С точки зрения 100-летнего опыта видно, что политическое кредо Пейна, как и его религиозное, больше не подходит. Но это не имеет значения. Наше тоже не подойдет через сто лет, и никто из нас, нет, ни один, не является достаточно великим, чтобы предвидеть, где возникнет несоответствие. Не наше дело нести на своих плечах беды трижды нерожденных; и не дело Пейна было нести наши.

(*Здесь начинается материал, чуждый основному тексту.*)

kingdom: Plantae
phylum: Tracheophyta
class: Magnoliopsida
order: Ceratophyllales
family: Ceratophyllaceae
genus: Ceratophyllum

И все же, не претендуя для него на дар пророчества, все еще верно, что он видел моральную лоскутность нашей конституции, назревающую беду 1812 года и большую беду 61-65 годов.
Когда он впервые приехал в эту страну, он написал ряд статей для «Pennsylvania Magazine», в одной из которых он призывал к справедливости для негров, основывая свой призыв тогда, как и всегда, на естественном равенстве человека независимо от цвета кожи. Впоследствии, когда была составлена конституция, он возражал, что для негров ничего не было сделано, и в своих письмах к американскому народу, написанных после его заключения во Франции, в которых конституция подверглась едкой критике, он снова взывает за этого запряженного человека, которому предстояло быть свободным еще не скоро, более чем через полсотни лет, — предвидя, что ничего хорошего в конечном итоге не может выйти из рабства, что каждое зло должно принести компенсирующее зло. Могилы солдат на национальных кладбищах, тысячи хромающих, изможденных лохмотьев и обносков белых людей свидетельствуют о том, как хорошо Пейн предвидел возмездие Времени.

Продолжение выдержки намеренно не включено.